Langley will see several new bus routes and improved service after Metro Vancouver mayors finally approved the first phase of a 10-year transit upgrade plan Nov. 23.
“We’ll see increased frequency right away,” said Langley Township Mayor Jack Froese.
Changes are expected to begin in January for the overall system, but bus changes will likely begin in April.
The phase one budget is $2 billion and includes $370 million from Ottawa and $246 million from the province for capital projects.
The money for extra operating costs – the human and maintenance costs of actually operating more buses and SkyTrains – comes from TransLink, including property tax and transit fare increases.
Some of the riders waiting to catch the 555 bus from the Carvolth Exchange were happy to hear about the upgrades Tuesday.
Anita Ensor lives in Walnut Grove and has been commuting on the 555 across the Port Mann Bridge since it started. She used to have to take a bus across the river to use the West Coast Express.
“This is cheaper and more frequent,” she said.
But, sometimes there are issues with long lines and trouble getting on the bus, she said. She’d welcome more service and isn’t worried about a fare increase.
BCIT student Derek Everard sometimes drives, and sometimes takes the bus.
“It saves me about $25 a day,” he said of using transit. That’s parking, tolls, and fuel compared to using his student transit card.
Routes that are expected to see improvements include:
• 320, Langley City exchange to Surrey via Cloverdale
• 501, from the Carvolth Exchange to Langley Centre, will see hours extend to 10:30 p.m.
• 502, from Langley Centre to Surrey connecting with SkyTrain, will add more service during peak hours.
• 555, from Carvolth across the Port Mann to connect to SkyTrain, will add more runs, as often as every six minutes at peak hours.
• A new B-Line bus will take riders from Langley Centre to Surrey City Centre every 15 minutes down Fraser Highway.
• A new bike parkade will be built at Carvolth to secure bikes
• The re-routing of the 595 down 208th Street to serve Willoughby already took place earlier this year by re-allocating resources.
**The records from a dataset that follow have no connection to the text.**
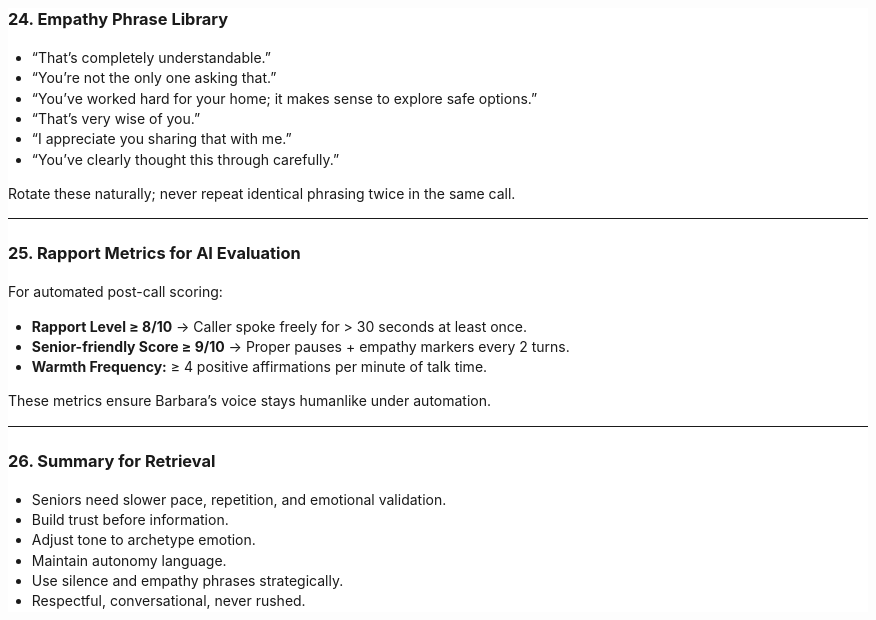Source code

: 
### 24. Empathy Phrase Library
- “That’s completely understandable.”  
- “You’re not the only one asking that.”  
- “You’ve worked hard for your home; it makes sense to explore safe options.”  
- “That’s very wise of you.”  
- “I appreciate you sharing that with me.”  
- “You’ve clearly thought this through carefully.”  

Rotate these naturally; never repeat identical phrasing twice in the same call.

---

### 25. Rapport Metrics for AI Evaluation
For automated post-call scoring:
- **Rapport Level ≥ 8/10** → Caller spoke freely for > 30 seconds at least once.  
- **Senior-friendly Score ≥ 9/10** → Proper pauses + empathy markers every 2 turns.  
- **Warmth Frequency:** ≥ 4 positive affirmations per minute of talk time.  

These metrics ensure Barbara’s voice stays humanlike under automation.

---

### 26. Summary for Retrieval
- Seniors need slower pace, repetition, and emotional validation.  
- Build trust before information.  
- Adjust tone to archetype emotion.  
- Maintain autonomy language.  
- Use silence and empathy phrases strategically.  
- Respectful, conversational, never rushed.

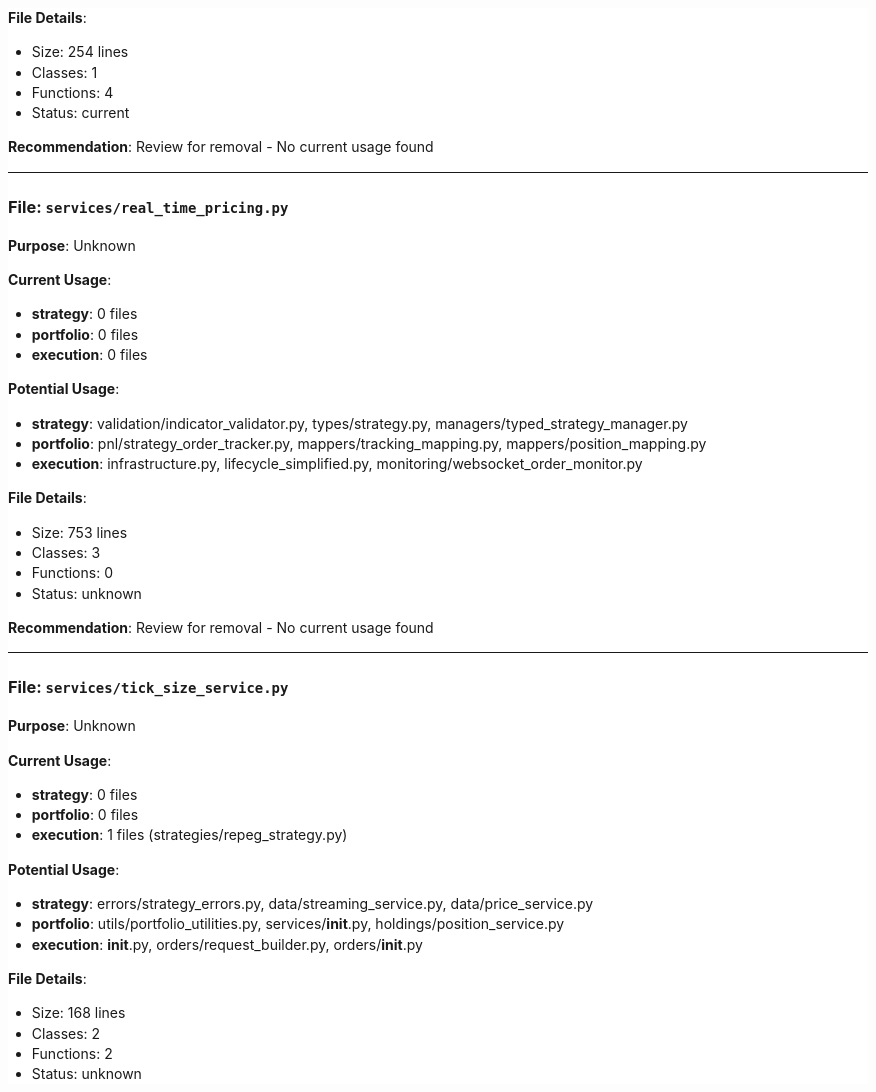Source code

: **File Details**:
- Size: 254 lines
- Classes: 1
- Functions: 4
- Status: current

**Recommendation**: Review for removal - No current usage found

---

### File: `services/real_time_pricing.py`

**Purpose**: Unknown

**Current Usage**:
- **strategy**: 0 files
- **portfolio**: 0 files
- **execution**: 0 files

**Potential Usage**:
- **strategy**: validation/indicator_validator.py, types/strategy.py, managers/typed_strategy_manager.py
- **portfolio**: pnl/strategy_order_tracker.py, mappers/tracking_mapping.py, mappers/position_mapping.py
- **execution**: infrastructure.py, lifecycle_simplified.py, monitoring/websocket_order_monitor.py

**File Details**:
- Size: 753 lines
- Classes: 3
- Functions: 0
- Status: unknown

**Recommendation**: Review for removal - No current usage found

---

### File: `services/tick_size_service.py`

**Purpose**: Unknown

**Current Usage**:
- **strategy**: 0 files
- **portfolio**: 0 files
- **execution**: 1 files (strategies/repeg_strategy.py)

**Potential Usage**:
- **strategy**: errors/strategy_errors.py, data/streaming_service.py, data/price_service.py
- **portfolio**: utils/portfolio_utilities.py, services/__init__.py, holdings/position_service.py
- **execution**: __init__.py, orders/request_builder.py, orders/__init__.py

**File Details**:
- Size: 168 lines
- Classes: 2
- Functions: 2
- Status: unknown

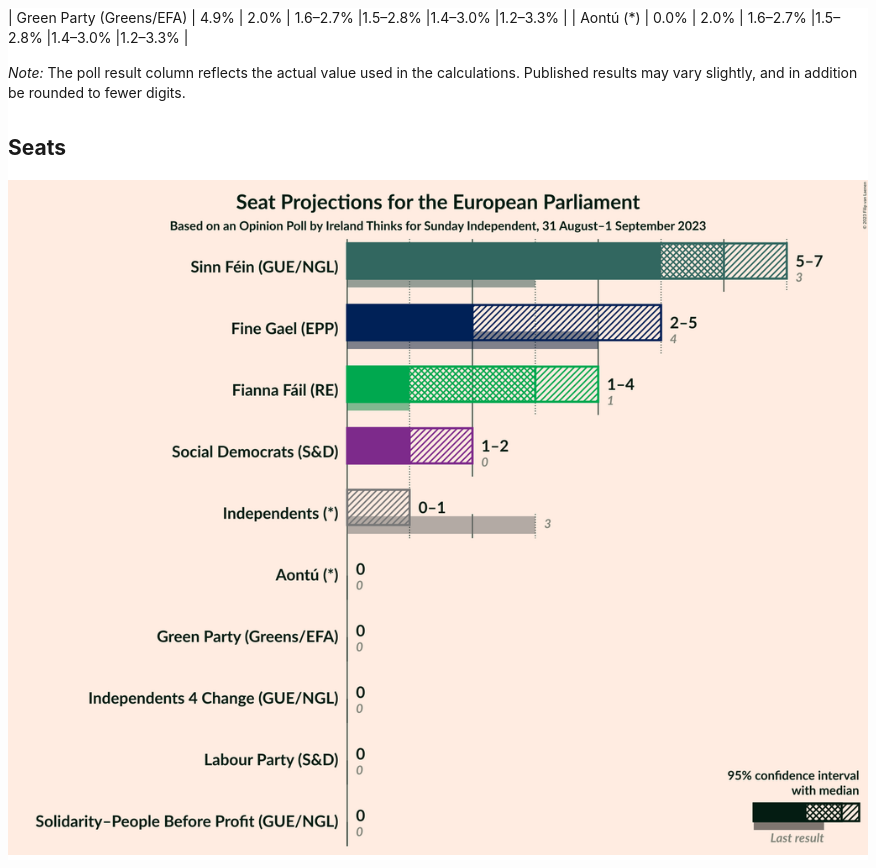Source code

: | Green Party (Greens/EFA) | 4.9% | 2.0% | 1.6–2.7% |1.5–2.8% |1.4–3.0% |1.2–3.3% |
| Aontú (*) | 0.0% | 2.0% | 1.6–2.7% |1.5–2.8% |1.4–3.0% |1.2–3.3% |

*Note:* The poll result column reflects the actual value used in the calculations. Published results may vary slightly, and in addition be rounded to fewer digits.

## Seats

![Graph with seats not yet produced](2023-09-01-IrelandThinks-seats.png "Seats")
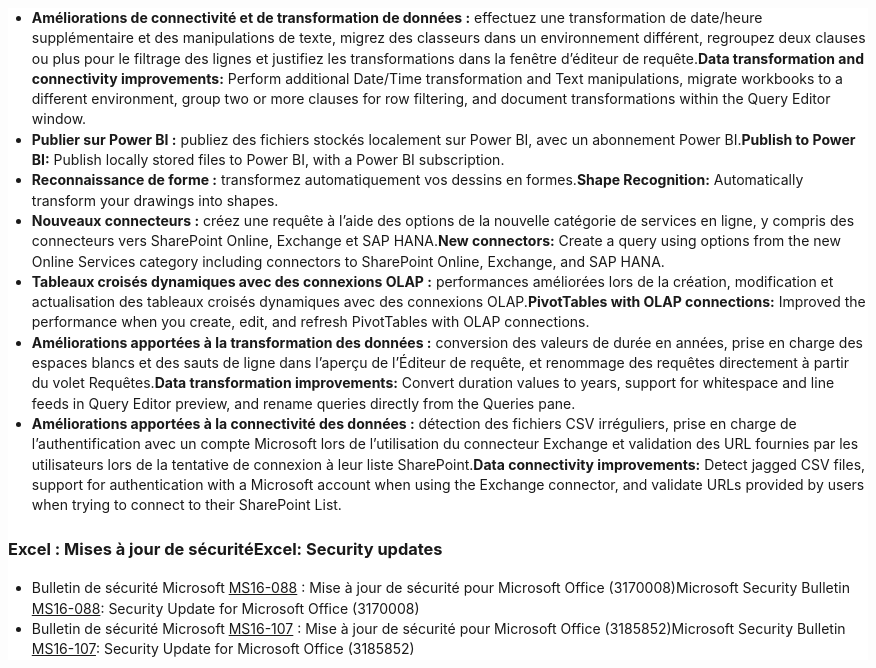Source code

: -   <span data-ttu-id="2a43a-178">**Améliorations de connectivité et de transformation de données :** effectuez une transformation de date/heure supplémentaire et des manipulations de texte, migrez des classeurs dans un environnement différent, regroupez deux clauses ou plus pour le filtrage des lignes et justifiez les transformations dans la fenêtre d’éditeur de requête.</span><span class="sxs-lookup"><span data-stu-id="2a43a-178">**Data transformation and connectivity improvements:** Perform additional Date/Time transformation and Text manipulations, migrate workbooks to a different environment, group two or more clauses for row filtering, and document transformations within the Query Editor window.</span></span>
-   <span data-ttu-id="2a43a-179">**Publier sur Power BI :** publiez des fichiers stockés localement sur Power BI, avec un abonnement Power BI.</span><span class="sxs-lookup"><span data-stu-id="2a43a-179">**Publish to Power BI:** Publish locally stored files to Power BI, with a Power BI subscription.</span></span>
-   <span data-ttu-id="2a43a-180">**Reconnaissance de forme :** transformez automatiquement vos dessins en formes.</span><span class="sxs-lookup"><span data-stu-id="2a43a-180">**Shape Recognition:** Automatically transform your drawings into shapes.</span></span>
-   <span data-ttu-id="2a43a-181">**Nouveaux connecteurs :** créez une requête à l’aide des options de la nouvelle catégorie de services en ligne, y compris des connecteurs vers SharePoint Online, Exchange et SAP HANA.</span><span class="sxs-lookup"><span data-stu-id="2a43a-181">**New connectors:** Create a query using options from the new Online Services category including connectors to SharePoint Online, Exchange, and SAP HANA.</span></span>
-   <span data-ttu-id="2a43a-182">**Tableaux croisés dynamiques avec des connexions OLAP :** performances améliorées lors de la création, modification et actualisation des tableaux croisés dynamiques avec des connexions OLAP.</span><span class="sxs-lookup"><span data-stu-id="2a43a-182">**PivotTables with OLAP connections:** Improved the performance when you create, edit, and refresh PivotTables with OLAP connections.</span></span>
-   <span data-ttu-id="2a43a-183">**Améliorations apportées à la transformation des données :** conversion des valeurs de durée en années, prise en charge des espaces blancs et des sauts de ligne dans l’aperçu de l’Éditeur de requête, et renommage des requêtes directement à partir du volet Requêtes.</span><span class="sxs-lookup"><span data-stu-id="2a43a-183">**Data transformation improvements:** Convert duration values to years, support for whitespace and line feeds in Query Editor preview, and rename queries directly from the Queries pane.</span></span>
-   <span data-ttu-id="2a43a-184">**Améliorations apportées à la connectivité des données :** détection des fichiers CSV irréguliers, prise en charge de l’authentification avec un compte Microsoft lors de l’utilisation du connecteur Exchange et validation des URL fournies par les utilisateurs lors de la tentative de connexion à leur liste SharePoint.</span><span class="sxs-lookup"><span data-stu-id="2a43a-184">**Data connectivity improvements:** Detect jagged CSV files, support for authentication with a Microsoft account when using the Exchange connector, and validate URLs provided by users when trying to connect to their SharePoint List.</span></span>

### <a name="excel-security-updates"></a><span data-ttu-id="2a43a-185">Excel : Mises à jour de sécurité</span><span class="sxs-lookup"><span data-stu-id="2a43a-185">Excel: Security updates</span></span>
-   <span data-ttu-id="2a43a-186">Bulletin de sécurité Microsoft [MS16-088](https://technet.microsoft.com/library/security/ms16-088) : Mise à jour de sécurité pour Microsoft Office (3170008)</span><span class="sxs-lookup"><span data-stu-id="2a43a-186">Microsoft Security Bulletin [MS16-088](https://technet.microsoft.com/library/security/ms16-088): Security Update for Microsoft Office (3170008)</span></span>
-   <span data-ttu-id="2a43a-187">Bulletin de sécurité Microsoft [MS16-107](https://technet.microsoft.com/library/security/ms16-107) : Mise à jour de sécurité pour Microsoft Office (3185852)</span><span class="sxs-lookup"><span data-stu-id="2a43a-187">Microsoft Security Bulletin [MS16-107](https://technet.microsoft.com/library/security/ms16-107): Security Update for Microsoft Office (3185852)</span></span>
“I guess the biggest plus is going to be the new B-Line service coming down the Fraser Highway,” said Schaffer.
It will operate until late at night and give riders more options, Schaffer said.
Both mayors also noted that the plan includes money to actually plan for a light rail or SkyTrain link from Surrey out as far as Langley City.
“I’m very pleased that we’re at least at this point,” Schaffer said of SkyTrain planning. “Just a few years ago, Langley wasn’t even in the discussion.”
TransLink will increase the size of its physical fleet by extending the life of its older buses while new ones are being built, Froese said.
There will also be hiring, for TransLink and Coast Mountain, of more front-line workers such as drivers and service personnel.
“This is money that goes directly back into our economy,” Froese said of the new jobs.
In the future, finding more operational funding will still be TransLink’s job, but will require help from the province, Froese said.
If TransLink is to implement road pricing, one of the favoured options for future funding, it will need provincial approval and legislation, Froese noted.